**DOCUMENT SECTION**
+++++
One of the most-read traditionalist blogs, “Rorate Caeli,” reacted to the foot-washing ceremony by declaring the death of Benedict’s eight-year project to correct what he considered the botched interpretations of the Second Vatican Council’s modernizing reforms.

“The official end of the reform of the reform-- by example,” ”Rorate Caeli” lamented in its report on Francis’ Holy Thursday ritual.

A like-minded commentator in Francis’ native Argentina, Marcelo Gonzalez at International Catholic Panorama, reacted to Francis’ election with this phrase: “The Horror.” Gonzalez’s beef? While serving as the archbishop of Buenos Aires, the then-Cardinal Jorge Mario Bergoglio’s efforts to revive the old Latin Mass so dear to Benedict and traditionalists were “non-existent.”

Virtually everything he has done since being elected pope, every gesture, every decision, has rankled traditionalists in one way or another.

The night he was chosen pope, March 13, Francis emerged from the loggia of St. Peter’s Basilica without the ermine-rimmed red velvet cape, or mozzetta, used by popes past for official duties, wearing instead the simple white cassock of the papacy. The cape has since come to symbolize his rejection of the trappings of the papacy and to some degree the pontificate of Benedict XVI, since the German pontiff relished in resurrecting many of the liturgical vestments of his predecessors.
+++++
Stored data
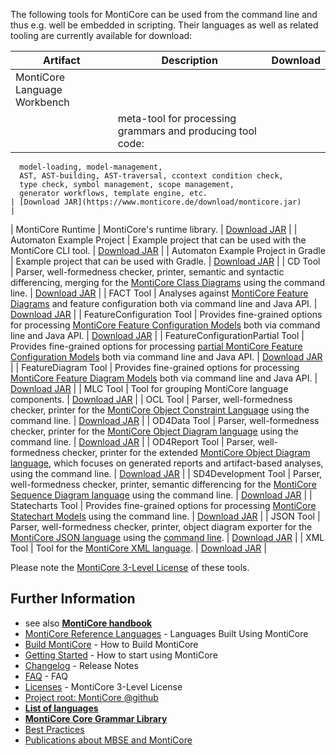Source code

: <!-- (c) https://github.com/MontiCore/monticore -->

The following tools for MontiCore can be used from the command line and thus e.g. well be embedded in scripting. Their languages as well as related tooling are currently available for download:

<!-- Optimize table display -->
<style>
.md-typeset table:not([class]) {
  font-size:.75rem;
  box-sizing:content-box;
}
.md-typeset table:not([class]) th {
  padding:.3em .7em;
}
.md-typeset table:not([class]) td {
  padding:.3em .7em;
}
</style>

| Artifact                            | Description                                                                                                                                                                                                                                                               | Download                                                                            |
| ----------------------------------- | --------------------------------------------------------------------------------------------------------------------------------------------------------------------------------------------------------------------------------------------------------------------------| :---------------------------------------------------------------------------------: |
| MontiCore Language Workbench        
    | meta-tool for processing grammars and producing tool code: 
      model-loading, model-management,
      AST, AST-building, AST-traversal, ccontext condition check,
      type check, symbol management, scope management,
      generator workflows, template engine, etc.
    | [Download JAR](https://www.monticore.de/download/monticore.jar)
    |
| MontiCore Runtime                   | MontiCore's runtime library.                                                                                                                                                                                                                                              | [Download JAR](https://www.monticore.de/download/monticore-rt.jar)                  |
| Automaton Example Project           | Example project that can be used with the MontiCore CLI tool.                                                                                                                                                                                                             | [Download JAR](https://www.monticore.de/download/aut.tar.gz)                        |
| Automaton Example Project in Gradle | Example project that can be used with Gradle.                                                                                                                                                                                                                             | [Download JAR](https://www.monticore.de/download/Automaton.zip)                     |
| CD Tool                             | Parser, well-formedness checker, printer, semantic and syntactic differencing, merging for the [MontiCore Class Diagrams](https://github.com/MontiCore/cd4analysis#readme) using the command line.                                                                        | [Download JAR](https://www.monticore.de/download/MCCD.jar)                          |
| FACT Tool                           | Analyses against [MontiCore Feature Diagrams](https://github.com/MontiCore/feature-diagram#readme) and feature configuration both via command line and Java API.                                                                                                          | [Download JAR](https://www.monticore.de/download/MCFACT.jar)                        |
| FeatureConfiguration Tool           | Provides fine-grained options for processing [MontiCore Feature Configuration Models](https://github.com/MontiCore/feature-diagram#readme) both via command line and Java API.                                                                                            | [Download JAR](https://www.monticore.de/download/MCFeatureConfiguration.jar)        |
| FeatureConfigurationPartial Tool    | Provides fine-grained options for processing [partial MontiCore Feature Configuration Models](https://github.com/MontiCore/feature-diagram#readme) both via command line and Java API.                                                                                    | [Download JAR](https://www.monticore.de/download/MCFeatureConfigurationPartial.jar) |
| FeatureDiagram Tool                 | Provides fine-grained options for processing [MontiCore Feature Diagram Models](https://github.com/MontiCore/feature-diagram#readme) both via command line and Java API.                                                                                                  | [Download JAR](https://www.monticore.de/download/MCFeatureDiagram.jar)              |
| MLC Tool                            | Tool for grouping MontiCore language components.                                                                                                                                                                                                                          | [Download JAR](https://www.monticore.de/download/MCMLC.jar)                         |
| OCL Tool                            | Parser, well-formedness checker, printer for the [MontiCore Object Constraint Language](https://github.com/MontiCore/ocl#readme) using the command line.                                                                                                                  | [Download JAR](https://www.monticore.de/download/MCOCL.jar)                         |
| OD4Data Tool                        | Parser, well-formedness checker, printer for the [MontiCore Object Diagram language](https://github.com/MontiCore/object-diagram#readme) using the command line.                                                                                                          | [Download JAR](https://www.monticore.de/download/MCOD4Data.jar)                     |
| OD4Report Tool                      | Parser, well-formedness checker, printer for the extended [MontiCore Object Diagram language](https://github.com/MontiCore/object-diagram#readme), which focuses on generated reports and artifact-based analyses, using the command line.                                | [Download JAR](https://www.monticore.de/download/MCOD4Report.jar)                   |
| SD4Development Tool                 | Parser, well-formedness checker, printer, semantic differencing for the [MontiCore Sequence Diagram language](https://github.com/MontiCore/sequence-diagram#readme) using the command line.                                                                               | [Download JAR](https://www.monticore.de/download/MCSD4Development.jar)              |
| Statecharts Tool                    | Provides fine-grained options for processing [MontiCore Statechart Models](https://github.com/MontiCore/statecharts#readme) using the command line.                                                                                                                       | [Download JAR](https://www.monticore.de/download/MCStatecharts.jar)                 |
| JSON Tool                           | Parser, well-formedness checker, printer, object diagram exporter for the [MontiCore JSON language](https://github.com/MontiCore/json#readme) using the [command line](https://github.com/MontiCore/json/blob/develop/src/main/grammars/de/monticore/lang/json.md#usage). | [Download JAR](https://www.monticore.de/download/MCJSON.jar)                        |
| XML Tool                            | Tool for the [MontiCore XML language](https://github.com/MontiCore/xml#readme).                                                                                                                                                                                           | [Download JAR](https://www.monticore.de/download/MCXML.jar)                         |

Please note the [MontiCore 3-Level License](../00.org/Licenses/LICENSE-MONTICORE-3-LEVEL.md) of these tools.

## Further Information

* see also [**MontiCore handbook**](https://www.monticore.de/handbook.pdf)
* [MontiCore Reference Languages](https://monticore.github.io/monticore/docs/DevelopedLanguages/) - Languages Built Using MontiCore
* [Build MontiCore](https://monticore.github.io/monticore/docs/BuildMontiCore/) - How to Build MontiCore
* [Getting Started](https://monticore.github.io/monticore/docs/GettingStarted/) - How to start using MontiCore
* [Changelog](../00.org/Explanations/CHANGELOG.md) - Release Notes
* [FAQ](../00.org/Explanations/FAQ.md) - FAQ 
* [Licenses](../00.org/Licenses/LICENSE-MONTICORE-3-LEVEL.md) - MontiCore 3-Level License
* [Project root: MontiCore @github](https://github.com/MontiCore/monticore)
* [**List of languages**](https://monticore.github.io/monticore/docs/Languages/)
* [**MontiCore Core Grammar Library**](https://github.com/MontiCore/monticore/blob/opendev/monticore-grammar/src/main/grammars/de/monticore/Grammars.md)
* [Best Practices](https://monticore.github.io/monticore/docs/BestPractices/)
* [Publications about MBSE and MontiCore](https://www.se-rwth.de/publications/)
+++++
**ACTIVITY 1**
In the article on Pope Francis and traditionalists, what did Francis wear instead of the mozzetta when he emerged from the loggia of St. Peter's Basilica on March 13?
**ACTIVITY 2**
Write what comes next in the article on Pope Francis and traditionalists, picking up after its final sentence.

**YOUR RESPONSE 1**
The simple white cassock of the papacy.

**YOUR RESPONSE 2**
Francis also received the cardinals’ pledges of obedience after his election not from a chair on a pedestal as popes normally do but rather standing, on their same level. For traditionalists who fondly recall the days when popes were carried on a sedan chair, that may have stung. In the days since, he has called for “intensified” dialogue with Islam-- a gesture that rubs traditionalists the wrong way because they view such a heavy focus on interfaith dialogue as a sign of religious relativism.

Francis may have rubbed salt into the wounds with his comments at the Good Friday procession at Rome’s Colosseum, which re-enacts Jesus Christ’s crucifixion, praising “the friendship of our Muslim brothers and sisters” during a prayer ceremony that recalled the suffering of Christians in the Middle East.

Francis also raised traditional eyebrows when he refused the golden pectoral cross offered to him right after his election by Monsignor Guido Marini, the Vatican’s liturgy guru who under Benedict became the symbol of Benedict’s effort to restore the Gregorian chant and heavy silk brocaded vestments of the pre-Vatican II liturgy to papal Masses.

Marini has gamely stayed by Francis’ side as the new pope puts his own stamp on Vatican Masses with no-nonsense vestments and easy off-the-cuff homilies. But there is widespread expectation that Francis will soon name a new master of liturgical ceremonies more in line with his priorities of bringing the church and its message of love and service to ordinary people without the “high church” trappings of his predecessor.

...On Good Friday, Francis recited the Passion of Christ—the story of the last hours of Jesus’s life-- in St Peter’s Basilica and later presided over the Via Crucis, or Way of the Cross, at the ancient Roman Coliseum, where thousands of Christians were martyred in Roman times.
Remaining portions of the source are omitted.